The conference began with a keynote speech from Prime Minister Manasseh Sogavare, in which he articulated his Government’s commitment to tackling the issue of land reform as a significant challenge to the country’s development. The Prime Minister said:
‘The convening of this workshop is timely given the fact that we are decades behind addressing this single most important hurdle to development’.
The Minister of Lands, Housing and Survey, Hon Andrew Manepora’a MP, officially launched the Report.
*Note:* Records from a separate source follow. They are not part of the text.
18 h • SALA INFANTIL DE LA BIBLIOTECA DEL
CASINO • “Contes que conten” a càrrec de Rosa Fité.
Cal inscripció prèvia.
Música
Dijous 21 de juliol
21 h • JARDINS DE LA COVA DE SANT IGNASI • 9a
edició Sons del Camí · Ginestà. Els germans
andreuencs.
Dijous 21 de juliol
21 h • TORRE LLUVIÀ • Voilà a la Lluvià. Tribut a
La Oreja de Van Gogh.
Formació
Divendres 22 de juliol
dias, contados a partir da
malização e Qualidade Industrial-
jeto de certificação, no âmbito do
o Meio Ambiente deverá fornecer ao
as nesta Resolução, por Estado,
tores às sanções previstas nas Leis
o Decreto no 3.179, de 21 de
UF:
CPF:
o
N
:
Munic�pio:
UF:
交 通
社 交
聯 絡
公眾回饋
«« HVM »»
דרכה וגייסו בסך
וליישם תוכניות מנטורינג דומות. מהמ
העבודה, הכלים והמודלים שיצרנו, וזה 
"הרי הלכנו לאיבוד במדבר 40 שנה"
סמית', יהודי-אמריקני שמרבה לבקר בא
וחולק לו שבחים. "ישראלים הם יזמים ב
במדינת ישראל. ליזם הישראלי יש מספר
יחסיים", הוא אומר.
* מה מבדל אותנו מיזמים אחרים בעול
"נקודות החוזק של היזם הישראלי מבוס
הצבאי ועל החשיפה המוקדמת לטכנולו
The research undertaken to inform the Report, authored by Siobhan McDonnell, with contributions by Joseph Foukona and Dr Alice Pollard, involved extensive consultations with Solomon Islands stakeholders. The report identified the following ten steps that Solomon Islands may wish to consider in designing its own unique pathway to land reform:Genuine, broad-based consultation across the nation on the directions for land reform. Public debate of key land issues. This could include holding national consultations that lead to a National Land Summit. A clear policy vision from government setting out a holistic approach to how customary land can be developed. Development of models for identifying custom landowners and for resolving land disputes. Genuine broad-based consultation on new models for identifying custom landowners or resolving land disputes. This could also include piloting new models to determine what does and does not work. New legal arrangements for land dealings debated and consulted on, before being finalised in legislation. Support for the land ministry, and funds for implementing the new legal arrangements. The new legal arrangements need to be passed by parliament. Piloting of the new legal arrangements on customary land. These pilots should be monitored and evaluated. Further amendments to the new legal arrangements based on the reviews of the pilots. (Repeat steps 9 and 10 as many times as needed.)
Building on the momentum of the conference, the Solomon Islands Government held a technical workshop on Thursday 27 August to consider the next policy and administrative steps that are required to build a pathway to successful land reform in Solomon Islands.